With increasing progress in the medical sciences, and especially psychology and sociology, our society is at an opportune time to turnaround the dark history of stigmatization associated with mental illnesses. Yet, while physicians try to understand the workings of the brain, many of its functions still remain a mystery. Even at the most advanced research laboratories, the abnormal functioning of the brain is only understood at a theoretical level, without any concrete evidence to substantiate it. But what is important though is that there is a consensus within the medical community that most psychiatric illnesses are induced to physiological (or organic) causes. To this extent, they are on par with physical illnesses like cancer and tuberculosis. Hence, the sufferers should be treated just like the physically afflicted get treated. This thesis is one of the most important one to have emerged in medical sciences over the last decade or so. It is hoped that a wider awareness of this new sociological understanding of mental illnesses will pave the way for a more tolerant society (Lieberman, 2007).

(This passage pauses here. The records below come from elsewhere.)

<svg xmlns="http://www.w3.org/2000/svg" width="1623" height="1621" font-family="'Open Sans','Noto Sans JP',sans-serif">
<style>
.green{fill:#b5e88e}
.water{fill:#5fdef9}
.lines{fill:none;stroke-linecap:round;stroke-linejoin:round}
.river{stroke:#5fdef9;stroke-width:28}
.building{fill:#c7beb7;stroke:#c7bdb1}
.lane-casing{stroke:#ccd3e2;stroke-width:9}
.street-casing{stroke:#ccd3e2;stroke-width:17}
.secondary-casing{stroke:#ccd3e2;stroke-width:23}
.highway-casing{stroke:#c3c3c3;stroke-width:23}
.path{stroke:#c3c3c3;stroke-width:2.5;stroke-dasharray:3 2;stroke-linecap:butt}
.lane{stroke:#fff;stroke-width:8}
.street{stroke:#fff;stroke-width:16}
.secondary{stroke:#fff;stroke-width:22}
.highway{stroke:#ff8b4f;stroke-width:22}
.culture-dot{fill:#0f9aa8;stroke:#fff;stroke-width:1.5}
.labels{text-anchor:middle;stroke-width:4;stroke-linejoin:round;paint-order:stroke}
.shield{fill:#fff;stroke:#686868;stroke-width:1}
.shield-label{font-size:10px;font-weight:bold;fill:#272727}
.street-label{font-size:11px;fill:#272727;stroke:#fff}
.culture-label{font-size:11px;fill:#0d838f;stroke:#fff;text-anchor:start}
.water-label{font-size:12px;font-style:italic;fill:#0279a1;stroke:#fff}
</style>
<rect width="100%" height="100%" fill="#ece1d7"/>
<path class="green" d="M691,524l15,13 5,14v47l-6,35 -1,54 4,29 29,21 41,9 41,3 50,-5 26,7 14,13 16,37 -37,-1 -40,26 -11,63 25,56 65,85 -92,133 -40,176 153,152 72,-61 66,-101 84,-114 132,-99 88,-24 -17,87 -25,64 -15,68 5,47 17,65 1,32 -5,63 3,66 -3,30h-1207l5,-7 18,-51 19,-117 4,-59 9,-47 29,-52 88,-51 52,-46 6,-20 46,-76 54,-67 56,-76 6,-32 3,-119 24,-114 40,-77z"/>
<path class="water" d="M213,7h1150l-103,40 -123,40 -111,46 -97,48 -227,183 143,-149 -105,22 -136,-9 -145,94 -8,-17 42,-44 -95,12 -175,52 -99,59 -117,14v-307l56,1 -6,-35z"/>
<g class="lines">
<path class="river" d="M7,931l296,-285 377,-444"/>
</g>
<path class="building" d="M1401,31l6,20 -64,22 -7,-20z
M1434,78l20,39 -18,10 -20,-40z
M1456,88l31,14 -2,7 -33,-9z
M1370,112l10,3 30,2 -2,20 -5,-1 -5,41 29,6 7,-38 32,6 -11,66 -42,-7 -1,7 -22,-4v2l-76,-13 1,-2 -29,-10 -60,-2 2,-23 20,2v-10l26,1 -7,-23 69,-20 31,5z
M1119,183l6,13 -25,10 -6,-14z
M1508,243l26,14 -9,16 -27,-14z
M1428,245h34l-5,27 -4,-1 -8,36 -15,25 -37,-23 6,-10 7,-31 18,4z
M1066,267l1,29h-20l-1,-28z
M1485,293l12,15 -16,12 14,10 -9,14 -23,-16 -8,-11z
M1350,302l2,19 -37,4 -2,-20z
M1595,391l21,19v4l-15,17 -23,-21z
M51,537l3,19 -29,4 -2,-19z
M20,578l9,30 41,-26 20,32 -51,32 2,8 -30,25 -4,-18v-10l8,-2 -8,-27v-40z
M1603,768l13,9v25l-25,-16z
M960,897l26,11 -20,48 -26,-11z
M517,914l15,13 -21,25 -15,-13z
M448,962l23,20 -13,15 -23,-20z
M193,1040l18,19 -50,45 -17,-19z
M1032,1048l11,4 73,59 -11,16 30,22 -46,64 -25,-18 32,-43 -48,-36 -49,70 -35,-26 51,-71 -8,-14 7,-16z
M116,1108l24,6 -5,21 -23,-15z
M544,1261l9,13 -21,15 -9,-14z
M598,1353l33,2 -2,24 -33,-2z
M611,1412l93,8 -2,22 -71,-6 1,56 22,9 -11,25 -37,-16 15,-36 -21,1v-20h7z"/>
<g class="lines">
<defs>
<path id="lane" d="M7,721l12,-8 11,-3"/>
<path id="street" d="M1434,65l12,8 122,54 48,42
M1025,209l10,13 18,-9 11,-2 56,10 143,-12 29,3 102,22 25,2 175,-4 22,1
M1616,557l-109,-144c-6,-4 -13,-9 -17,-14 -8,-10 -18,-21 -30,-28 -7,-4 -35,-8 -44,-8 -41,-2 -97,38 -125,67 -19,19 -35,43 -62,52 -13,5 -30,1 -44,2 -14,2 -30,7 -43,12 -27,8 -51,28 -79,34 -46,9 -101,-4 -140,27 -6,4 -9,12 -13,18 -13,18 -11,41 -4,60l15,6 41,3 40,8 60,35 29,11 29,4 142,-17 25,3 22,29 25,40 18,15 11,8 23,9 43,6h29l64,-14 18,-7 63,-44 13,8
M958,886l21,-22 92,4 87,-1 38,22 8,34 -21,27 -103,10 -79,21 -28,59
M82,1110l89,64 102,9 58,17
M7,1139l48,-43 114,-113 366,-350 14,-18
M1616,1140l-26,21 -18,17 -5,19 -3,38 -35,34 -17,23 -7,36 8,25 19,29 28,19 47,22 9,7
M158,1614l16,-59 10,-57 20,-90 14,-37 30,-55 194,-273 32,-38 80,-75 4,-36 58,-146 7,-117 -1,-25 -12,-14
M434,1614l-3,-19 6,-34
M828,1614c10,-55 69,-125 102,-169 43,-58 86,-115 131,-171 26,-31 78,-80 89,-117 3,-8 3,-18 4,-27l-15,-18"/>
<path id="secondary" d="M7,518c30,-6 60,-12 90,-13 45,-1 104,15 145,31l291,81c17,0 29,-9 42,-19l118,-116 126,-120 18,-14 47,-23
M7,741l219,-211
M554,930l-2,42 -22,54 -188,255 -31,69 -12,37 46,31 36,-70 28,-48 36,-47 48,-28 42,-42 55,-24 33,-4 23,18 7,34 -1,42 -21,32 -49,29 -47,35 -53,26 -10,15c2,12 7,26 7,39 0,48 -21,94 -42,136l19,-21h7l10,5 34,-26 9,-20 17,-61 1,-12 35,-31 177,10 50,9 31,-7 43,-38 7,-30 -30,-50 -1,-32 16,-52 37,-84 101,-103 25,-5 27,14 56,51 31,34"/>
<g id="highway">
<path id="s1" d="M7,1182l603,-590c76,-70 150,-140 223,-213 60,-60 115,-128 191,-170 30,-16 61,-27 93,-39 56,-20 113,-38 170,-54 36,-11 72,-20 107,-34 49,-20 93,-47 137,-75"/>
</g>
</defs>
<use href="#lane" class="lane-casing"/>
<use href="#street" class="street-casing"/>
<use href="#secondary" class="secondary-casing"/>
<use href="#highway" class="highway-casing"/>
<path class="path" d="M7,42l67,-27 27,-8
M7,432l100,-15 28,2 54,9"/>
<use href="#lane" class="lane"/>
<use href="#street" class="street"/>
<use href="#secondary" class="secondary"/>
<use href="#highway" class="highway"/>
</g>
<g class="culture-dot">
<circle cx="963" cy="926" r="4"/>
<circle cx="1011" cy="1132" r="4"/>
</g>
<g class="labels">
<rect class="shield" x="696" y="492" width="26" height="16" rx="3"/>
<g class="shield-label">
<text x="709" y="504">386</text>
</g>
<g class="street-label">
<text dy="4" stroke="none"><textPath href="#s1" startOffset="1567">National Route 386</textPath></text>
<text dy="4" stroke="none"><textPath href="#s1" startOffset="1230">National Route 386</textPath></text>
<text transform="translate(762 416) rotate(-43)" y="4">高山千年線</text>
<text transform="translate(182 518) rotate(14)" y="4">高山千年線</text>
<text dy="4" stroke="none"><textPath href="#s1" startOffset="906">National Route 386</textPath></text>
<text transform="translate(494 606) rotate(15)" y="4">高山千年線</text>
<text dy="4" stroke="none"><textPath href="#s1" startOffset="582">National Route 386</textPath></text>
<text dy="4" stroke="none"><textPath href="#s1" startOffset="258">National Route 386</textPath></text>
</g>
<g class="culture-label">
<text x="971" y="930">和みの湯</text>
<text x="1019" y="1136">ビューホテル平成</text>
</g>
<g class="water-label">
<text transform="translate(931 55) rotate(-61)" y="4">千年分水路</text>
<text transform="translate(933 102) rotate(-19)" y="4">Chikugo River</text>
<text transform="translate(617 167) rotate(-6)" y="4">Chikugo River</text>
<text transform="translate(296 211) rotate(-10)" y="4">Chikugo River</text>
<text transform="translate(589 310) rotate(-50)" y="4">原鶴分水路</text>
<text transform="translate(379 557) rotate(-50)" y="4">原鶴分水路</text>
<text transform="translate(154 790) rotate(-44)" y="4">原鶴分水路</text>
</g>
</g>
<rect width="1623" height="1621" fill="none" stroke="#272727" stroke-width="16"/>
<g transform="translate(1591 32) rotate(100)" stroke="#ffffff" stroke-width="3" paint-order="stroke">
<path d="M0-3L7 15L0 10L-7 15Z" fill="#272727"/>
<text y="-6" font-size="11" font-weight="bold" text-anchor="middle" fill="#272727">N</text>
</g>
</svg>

“It is sometimes easy to forget that our brain, like all of our other organs, is vulnerable to disease. People with mental illnesses often exhibit many types of behaviors such as extreme sadness and irritability, and in more severe cases, they may also suffer from hallucinations and total withdrawal. Instead of receiving compassion and acceptance, people with mental illnesses may experience hostility, discrimination, and stigma.” (Coker, 2005)
An effort to raise awareness among people about the facts about mental illnesses will go a long way in alleviating the suffering of millions of affected individuals.